Provincial minds can overrate their own marginal distinctions, but Islanders have the hard data to prove Anne's more than a local obsession. The provincial population is about 140,000 but 3.3 million people have seen the musical. Summertime on the Island sees a flood of Japanese tourists, mostly female, many wearing to dress up in frocks and wear braided red-haired wigs as an ode to their heroine. Anne has turned much of the province into a Victorian-era theme park, which Islanders resent, but it generates lots of cash, which we like, a lot.
At the opening of Anne of Green Gables - The Musical at Toronto's Elgin Theatre, P.E.I.'s Minister of Communities, Cultural Affairs and Labour was on hand for opening remarks. Carolyn Bertram was a total charmer, but the effect was to turn the whole show into a living, breathing tourism advertisement. One suspected the P.E.I. government might have underwritten Dancap's partnership with the Charlottetown Festival. Liked the sets? See them rendered in water, soil and sand as you drive from Cavendish to Brackley Beach! Liked the picnic scene? Try Cow's handmade ice cream next time you're in Charlottetown!

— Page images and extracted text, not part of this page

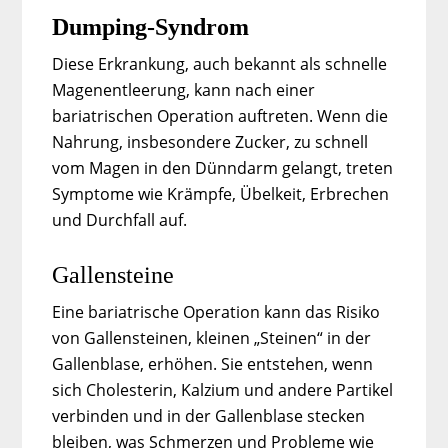
Dumping-Syndrom
Diese Erkrankung, auch bekannt als schnelle
Magenentleerung, kann nach einer
bariatrischen Operation auftreten. Wenn die
Nahrung, insbesondere Zucker, zu schnell
vom Magen in den Dünndarm gelangt, treten
Symptome wie Krämpfe, Übelkeit, Erbrechen
und Durchfall auf.
Gallensteine
Eine bariatrische Operation kann das Risiko
von Gallensteinen, kleinen „Steinen“ in der
Gallenblase, erhöhen. Sie entstehen, wenn
sich Cholesterin, Kalzium und andere Partikel
verbinden und in der Gallenblase stecken
bleiben, was Schmerzen und Probleme wie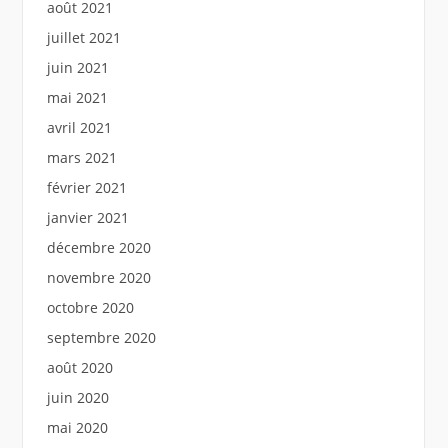
août 2021
juillet 2021
juin 2021
mai 2021
avril 2021
mars 2021
février 2021
janvier 2021
décembre 2020
novembre 2020
octobre 2020
septembre 2020
août 2020
juin 2020
mai 2020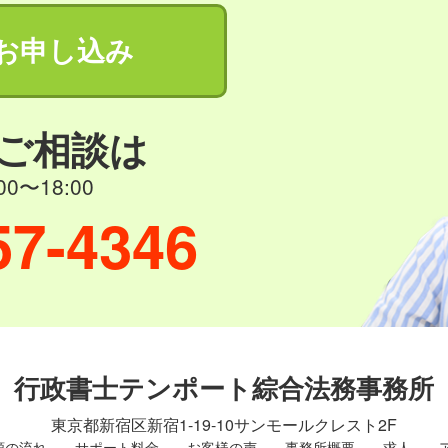
お申し込み
ご相談は
0〜18:00
57-4346
行政書士テンポート綜合法務事務所
東京都新宿区新宿1-19-10
サンモールクレスト2F
頼の流れ
サポート料金
お客様の声
事務所概要
求人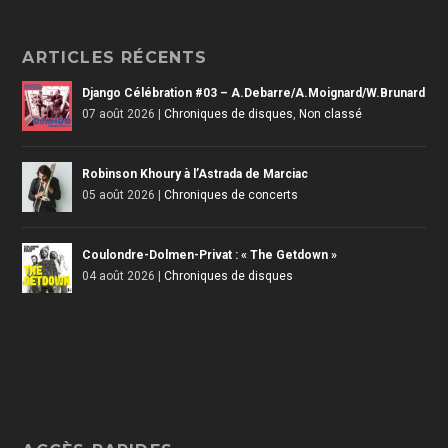
ARTICLES RÉCENTS
Django Célébration #03 – A.Debarre/A.Moignard/W.Brunard
07 août 2026
|
Chroniques de disques
,
Non classé
Robinson Khoury à l’Astrada de Marciac
05 août 2026
|
Chroniques de concerts
Coulondre-Dolmen-Privat : « The Getdown »
04 août 2026
|
Chroniques de disques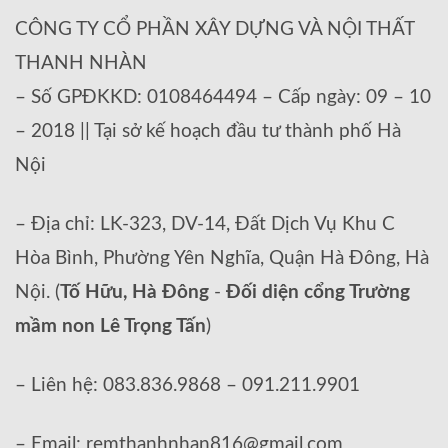
CÔNG TY CỔ PHẦN XÂY DỰNG VÀ NỘI THẤT
THANH NHÀN
– Số GPĐKKD: 0108464494 – Cấp ngày: 09 – 10
– 2018 || Tại sở kế hoạch đầu tư thành phố Hà
Nội
– Địa chỉ: LK-323, DV-14, Đất Dịch Vụ Khu C
Hòa Bình, Phường Yên Nghĩa, Quận Hà Đông, Hà
Nội. (
Tố Hữu, Hà Đông
-
Đối diện cổng Trường
mầm non Lê Trọng Tấn
)
– Liên hệ: 083.836.9868 – 091.211.9901
– Email: remthanhnhan816@gmail.com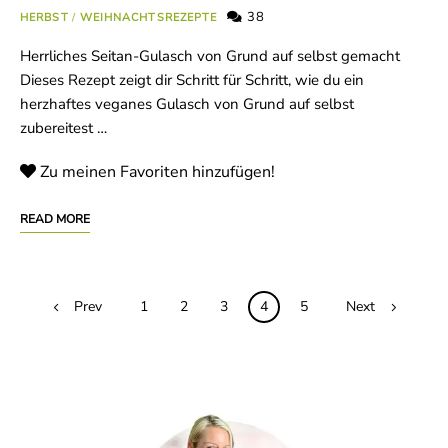
38
HERBST
/
WEIHNACHTSREZEPTE
Herrliches Seitan-Gulasch von Grund auf selbst gemacht
Dieses Rezept zeigt dir Schritt für Schritt, wie du ein
herzhaftes veganes Gulasch von Grund auf selbst
zubereitest …
Zu meinen Favoriten hinzufügen!
READ MORE
Posts
Prev
1
2
3
4
5
Next
navigation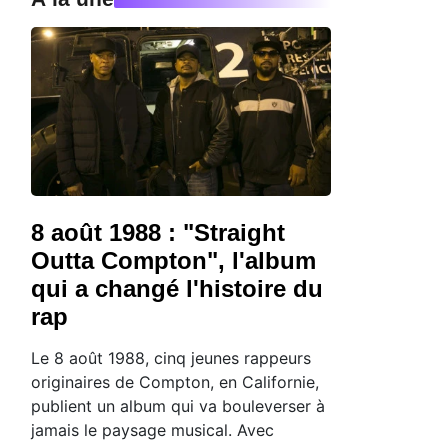
8 août 1988 : "Straight
Outta Compton", l'album
qui a changé l'histoire du
rap
Le 8 août 1988, cinq jeunes rappeurs
originaires de Compton, en Californie,
publient un album qui va bouleverser à
jamais le paysage musical. Avec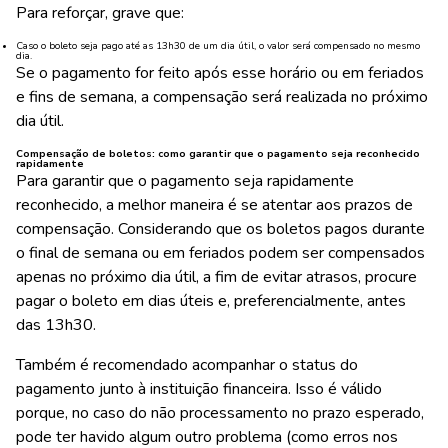
Para reforçar, grave que:
Caso o boleto seja pago até as 13h30 de um dia útil, o valor será compensado no mesmo
dia.
Se o pagamento for feito após esse horário ou em feriados
e fins de semana, a compensação será realizada no próximo
dia útil.
Compensação de boletos: como garantir que o pagamento seja reconhecido
rapidamente
Para garantir que o pagamento seja rapidamente
reconhecido, a melhor maneira é se atentar aos prazos de
compensação. Considerando que os boletos pagos durante
o final de semana ou em feriados podem ser compensados
apenas no próximo dia útil, a fim de evitar atrasos, procure
pagar o boleto em dias úteis e, preferencialmente, antes
das 13h30.
Também é recomendado acompanhar o status do
pagamento junto à instituição financeira. Isso é válido
porque, no caso do não processamento no prazo esperado,
pode ter havido algum outro problema (como erros nos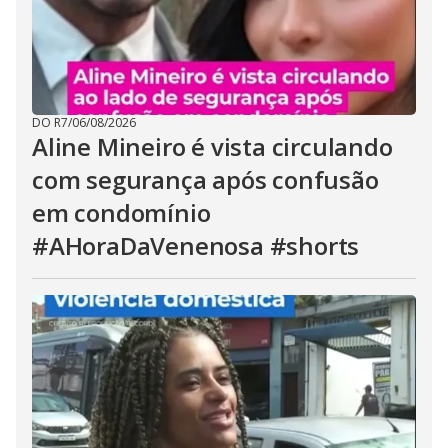
DO R7
/
06/08/2026
Aline Mineiro é vista circulando
com segurança após confusão
em condomínio
#AHoraDaVenenosa #shorts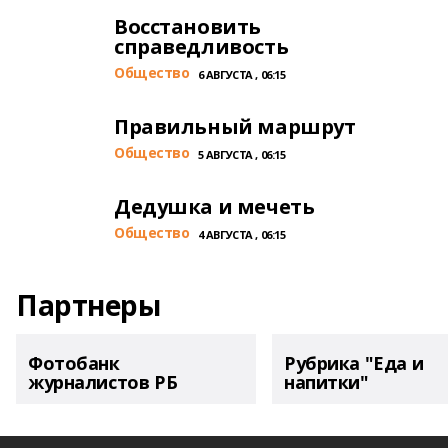
Восстановить
справедливость
Общество
6 АВГУСТА , 06:15
Правильный маршрут
Общество
5 АВГУСТА , 06:15
Дедушка и мечеть
Общество
4 АВГУСТА , 06:15
Партнеры
Фотобанк
Рубрика "Еда и
журналистов РБ
напитки"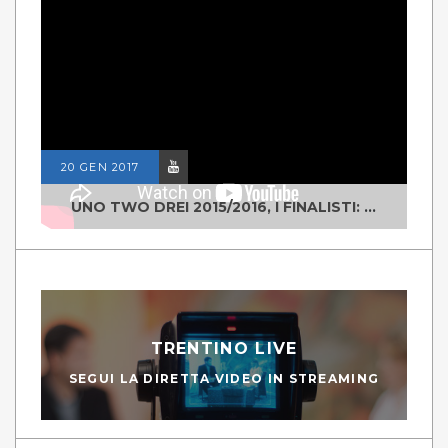
20 GEN 2017
UNO TWO DREI 2015/2016, I FINALISTI: CLASSE IV ALS ISTITUTO "DEGASPERI" BORGO VALSUGANA
TRENTINO LIVE
SEGUI LA DIRETTA VIDEO IN STREAMING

As a critic, you have to push aside nostalgia in order to set the script against the expectations of nowadays, the acting/directing against past productions. Though the musical has been tinkered with over the years, the current incarnation is a back-to-its-roots effort, with the original 1960s sets and choreography. Does that make it a museum piece or is it an artistic decision that has some contemporary resonance?
It's been at least 15 years since I last saw Anne of Green Gables and this time I was surprised by its imperial themes, particularly the strange school pageant where depictions of Eskimos and Indians flirt with racism. I had forgotten the cavalier treatment of teen pregnancy--treated with more levity than, say, school teasing. I had remembered Anne and Diana's platonic love song "Kindred Spirits"--it's the name of a fan magazine. But I had forgotten that it was the visit to the horrible Mrs. Blewett--we know she's horrible because she doesn't hang her laundry to dry sorted by colour and size--that made Marilla change her mind about keeping Anne. It's a funny scene, but there's no song in it and the Blewett character doesn't recur, so it didn't penetrate into my psyche. But the moment I saw the laundry, I knew exactly what was coming. Mrs. Blewett was there in my brain whether I knew it or not.
I can say this about the current production: Amy Wallis is probably the best of the four Anne's I've seen. And I always get excited when they start the egg and spoon race which is, strangely, more thrilling than the three-legged race that precedes it. But I didn't cry when... you know who... you know whats. A ritual is supposed to provide satisfaction each time, but get one ingredient wrong and the spirits will ignore you.